▶ Assignment: Retype the following data exactly, but leave its pictures out.
═══ Material for this task ═══
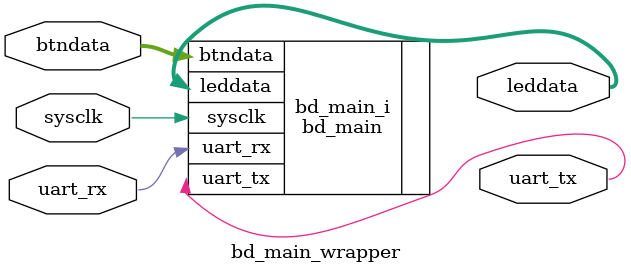
<source format=v>
`timescale 1 ps / 1 ps

module bd_main_wrapper
   (btndata,
    leddata,
    sysclk,
    uart_rx,
    uart_tx);
  input [1:0]btndata;
  output [1:0]leddata;
  input sysclk;
  input uart_rx;
  output uart_tx;

  wire [1:0]btndata;
  wire [1:0]leddata;
  wire sysclk;
  wire uart_rx;
  wire uart_tx;

  bd_main bd_main_i
       (.btndata(btndata),
        .leddata(leddata),
        .sysclk(sysclk),
        .uart_rx(uart_rx),
        .uart_tx(uart_tx));
endmodule

</source>
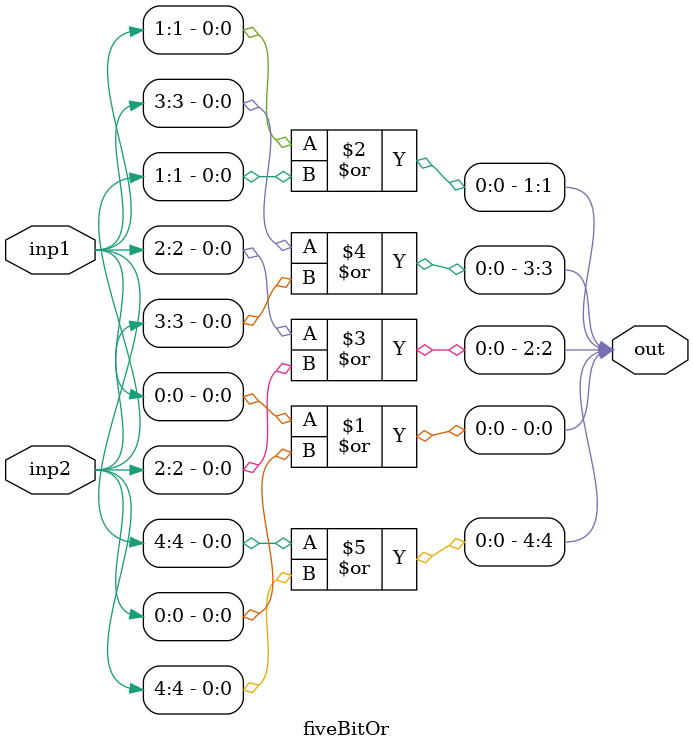
<source format=v>
module fiveBitOr(out, inp1, inp2);
	// Input - Output declaration
	input [4:0]inp1, inp2;
	output [4:0]out;
	
	
	// Operation for 5-bit or gate
	// Using five 1-bit or gates to create 5-bit or gate
	or g1(out[0], inp1[0], inp2[0]);
	or g2(out[1], inp1[1], inp2[1]);
	or g3(out[2], inp1[2], inp2[2]);
	or g4(out[3], inp1[3], inp2[3]);
	or g5(out[4], inp1[4], inp2[4]);
endmodule
</source>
═══
▶ Answer to this problem:
<source format=v>
`timescale 1 ps / 1 ps

module bd_main_wrapper
   (btndata,
    leddata,
    sysclk,
    uart_rx,
    uart_tx);
  input [1:0]btndata;
  output [1:0]leddata;
  input sysclk;
  input uart_rx;
  output uart_tx;

  wire [1:0]btndata;
  wire [1:0]leddata;
  wire sysclk;
  wire uart_rx;
  wire uart_tx;

  bd_main bd_main_i
       (.btndata(btndata),
        .leddata(leddata),
        .sysclk(sysclk),
        .uart_rx(uart_rx),
        .uart_tx(uart_tx));
endmodule

</source>
<source format=v>
module fiveBitOr(out, inp1, inp2);
	// Input - Output declaration
	input [4:0]inp1, inp2;
	output [4:0]out;
	
	
	// Operation for 5-bit or gate
	// Using five 1-bit or gates to create 5-bit or gate
	or g1(out[0], inp1[0], inp2[0]);
	or g2(out[1], inp1[1], inp2[1]);
	or g3(out[2], inp1[2], inp2[2]);
	or g4(out[3], inp1[3], inp2[3]);
	or g5(out[4], inp1[4], inp2[4]);
endmodule
</source>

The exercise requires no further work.